Another risk for Biden is letting Kerry's diplomacy efforts interfere with Blinken's. The utmost importance Kerry places on climate change, seemingly above other critical issues in the U.S.-China relationship, could undermine Blinken's work on economic espionage or human rights, for example.
"It could give Beijing an incentive to withhold cooperation on climate unless it receives concessions on other issues," according to Thomas Wright, a senior fellow at the Brookings Institution.
Kerry has also said mitigating the effects of climate change is key to issues of migration.
"People are going to move to places where they think they can live. They'll fight over places that they want to move to. We will have millions -- tens of millions of climate migrants," he told ProPublica this fall.
Working with countries in the Western Hemisphere, especially Mexico and the so-called Northern Triangle of El Salvador, Guatemala and Honduras, will be critical to addressing immigration, which could surge as Biden lifts Trump's severe policies at the border, on asylum and for visas. Kerry has described that as an opportunity, especially to solidify relations with neighbors Mexico and Canada -- and one that some analysts say could expand to critical issues like supply chains and trade.
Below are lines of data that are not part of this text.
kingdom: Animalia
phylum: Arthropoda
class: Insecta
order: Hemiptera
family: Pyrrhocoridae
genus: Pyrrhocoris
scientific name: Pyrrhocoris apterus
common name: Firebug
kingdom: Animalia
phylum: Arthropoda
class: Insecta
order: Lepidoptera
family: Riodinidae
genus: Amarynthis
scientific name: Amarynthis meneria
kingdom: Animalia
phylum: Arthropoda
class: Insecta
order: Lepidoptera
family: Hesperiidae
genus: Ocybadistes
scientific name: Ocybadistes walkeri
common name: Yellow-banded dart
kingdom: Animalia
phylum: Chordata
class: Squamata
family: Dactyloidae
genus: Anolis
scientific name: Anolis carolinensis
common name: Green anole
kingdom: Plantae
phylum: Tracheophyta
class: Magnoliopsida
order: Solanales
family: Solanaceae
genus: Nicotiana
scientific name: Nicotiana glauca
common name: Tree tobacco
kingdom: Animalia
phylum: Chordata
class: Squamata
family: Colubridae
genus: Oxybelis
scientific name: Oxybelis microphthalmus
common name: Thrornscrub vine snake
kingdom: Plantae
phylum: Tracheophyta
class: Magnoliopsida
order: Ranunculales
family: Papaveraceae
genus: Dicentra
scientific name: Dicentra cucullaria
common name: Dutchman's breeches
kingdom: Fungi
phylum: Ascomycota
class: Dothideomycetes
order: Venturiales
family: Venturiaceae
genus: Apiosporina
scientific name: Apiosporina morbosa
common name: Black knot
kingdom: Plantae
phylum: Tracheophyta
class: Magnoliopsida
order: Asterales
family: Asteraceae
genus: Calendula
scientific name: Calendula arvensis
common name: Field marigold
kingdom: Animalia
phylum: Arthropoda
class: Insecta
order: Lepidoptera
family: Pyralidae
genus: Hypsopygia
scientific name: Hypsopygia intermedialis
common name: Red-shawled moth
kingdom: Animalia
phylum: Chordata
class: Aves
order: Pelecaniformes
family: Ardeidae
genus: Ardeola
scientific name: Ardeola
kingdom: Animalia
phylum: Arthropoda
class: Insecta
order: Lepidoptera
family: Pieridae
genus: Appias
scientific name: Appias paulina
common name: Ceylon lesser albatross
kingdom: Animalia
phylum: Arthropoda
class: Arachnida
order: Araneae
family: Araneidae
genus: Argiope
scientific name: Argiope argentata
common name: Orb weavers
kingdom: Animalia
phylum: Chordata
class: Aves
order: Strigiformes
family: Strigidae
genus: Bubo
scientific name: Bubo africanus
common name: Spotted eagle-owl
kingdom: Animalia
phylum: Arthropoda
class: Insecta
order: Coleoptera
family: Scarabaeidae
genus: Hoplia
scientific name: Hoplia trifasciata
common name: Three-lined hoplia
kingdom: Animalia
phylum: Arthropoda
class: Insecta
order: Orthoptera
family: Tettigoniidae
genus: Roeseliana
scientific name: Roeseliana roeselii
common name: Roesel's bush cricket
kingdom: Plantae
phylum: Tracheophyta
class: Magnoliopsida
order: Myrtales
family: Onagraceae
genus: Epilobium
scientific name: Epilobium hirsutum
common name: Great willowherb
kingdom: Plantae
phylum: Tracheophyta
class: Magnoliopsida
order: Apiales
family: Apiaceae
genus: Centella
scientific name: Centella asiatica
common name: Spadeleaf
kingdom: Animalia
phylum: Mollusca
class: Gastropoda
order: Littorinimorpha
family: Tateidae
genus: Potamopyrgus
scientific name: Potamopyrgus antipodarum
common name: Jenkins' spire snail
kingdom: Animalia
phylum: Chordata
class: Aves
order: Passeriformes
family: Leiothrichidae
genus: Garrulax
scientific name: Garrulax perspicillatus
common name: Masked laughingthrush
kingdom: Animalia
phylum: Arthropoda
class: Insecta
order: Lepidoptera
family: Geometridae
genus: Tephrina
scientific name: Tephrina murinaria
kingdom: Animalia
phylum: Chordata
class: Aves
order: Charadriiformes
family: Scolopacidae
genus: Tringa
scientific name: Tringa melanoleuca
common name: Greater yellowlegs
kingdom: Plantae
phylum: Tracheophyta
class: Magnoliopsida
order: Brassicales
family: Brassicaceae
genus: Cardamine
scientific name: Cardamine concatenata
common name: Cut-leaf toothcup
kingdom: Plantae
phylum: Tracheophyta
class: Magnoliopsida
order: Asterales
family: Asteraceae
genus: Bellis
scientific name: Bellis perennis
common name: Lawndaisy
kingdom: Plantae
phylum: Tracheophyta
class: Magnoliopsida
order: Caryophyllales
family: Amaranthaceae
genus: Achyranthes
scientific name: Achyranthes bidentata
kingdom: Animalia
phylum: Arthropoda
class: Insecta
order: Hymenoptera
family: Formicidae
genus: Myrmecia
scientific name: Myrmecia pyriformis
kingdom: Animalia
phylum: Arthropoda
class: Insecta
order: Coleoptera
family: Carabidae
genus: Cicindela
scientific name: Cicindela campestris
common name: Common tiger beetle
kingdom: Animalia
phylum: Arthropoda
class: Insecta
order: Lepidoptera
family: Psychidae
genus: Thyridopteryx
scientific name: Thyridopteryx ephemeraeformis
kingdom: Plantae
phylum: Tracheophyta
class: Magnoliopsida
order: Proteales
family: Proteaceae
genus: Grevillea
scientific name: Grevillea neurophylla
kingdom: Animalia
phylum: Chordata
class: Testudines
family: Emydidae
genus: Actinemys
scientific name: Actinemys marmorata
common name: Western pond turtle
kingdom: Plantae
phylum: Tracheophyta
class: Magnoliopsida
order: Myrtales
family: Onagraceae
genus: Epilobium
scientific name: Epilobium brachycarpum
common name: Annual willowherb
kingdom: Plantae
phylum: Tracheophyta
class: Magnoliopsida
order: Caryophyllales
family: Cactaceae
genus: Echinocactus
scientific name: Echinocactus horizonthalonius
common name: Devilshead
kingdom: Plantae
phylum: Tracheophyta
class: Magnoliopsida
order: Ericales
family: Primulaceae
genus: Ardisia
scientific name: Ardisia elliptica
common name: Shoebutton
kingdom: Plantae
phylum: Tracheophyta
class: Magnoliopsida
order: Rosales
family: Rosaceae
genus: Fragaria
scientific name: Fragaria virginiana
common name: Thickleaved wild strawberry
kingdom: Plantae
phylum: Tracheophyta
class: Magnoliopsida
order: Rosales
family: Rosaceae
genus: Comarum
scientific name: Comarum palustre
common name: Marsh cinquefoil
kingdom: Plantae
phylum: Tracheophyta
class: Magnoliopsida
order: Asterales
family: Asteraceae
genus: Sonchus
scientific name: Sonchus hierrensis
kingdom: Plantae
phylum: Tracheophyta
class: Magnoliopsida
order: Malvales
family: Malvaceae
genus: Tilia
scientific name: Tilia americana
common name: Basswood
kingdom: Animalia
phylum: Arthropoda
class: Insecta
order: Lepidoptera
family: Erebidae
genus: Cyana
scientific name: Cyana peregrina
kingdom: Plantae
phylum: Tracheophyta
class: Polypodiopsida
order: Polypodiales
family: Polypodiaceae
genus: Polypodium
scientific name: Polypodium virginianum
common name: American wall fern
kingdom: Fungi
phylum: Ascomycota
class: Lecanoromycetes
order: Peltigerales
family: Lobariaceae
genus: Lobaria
Ending America's wars, without raising terror threat
Among the first issues Biden will have to deal with is the U.S. military presences in Afghanistan and Iraq, where Trump has drawn troops down to just 2,500 in each country after nearly two decades of fighting.
"The Trump administration gave the Biden team an incredible gift by recklessly drawing down American military forces and political engagement in Afghanistan and in Iraq because near as I can tell, President Biden and his team have the exact same policy that they want to undertake, and the Trump administration will now get all the blame for the obvious consequences of it," Schake told ABC News.
Biden has not been clear about what he would do with U.S. troops in either country, but he's signaled he would at least slow full withdrawals. In Afghanistan, he's indicated he would work to hold the Taliban to its commitments under Trump's deal with the militant group, but focus U.S. forces on al-Qaida and the Islamic State.
The key questions are what will Biden do if violence threatens to engulf Afghanistan or if negotiations between the Taliban and Afghan government fall apart, and how to ensure the country doesn't risk becoming a terrorist safe haven again -- a commitment the Taliban made under the U.S. deal that hasn't been kept yet.
Elsewhere, the threat of Islamist terrorism is expanding. ISIS and al-Qaida affiliates are taking advantage of the insecurity and chaos in Syria, northern Mozambique, the Philippines, and across the Sahel, the northern Africa desert region that includes Mali, Niger, Burkina Faso and Nigeria. While Biden is likely to focus on great power rivalries or U.S. allies, the threat of terrorism remains potent.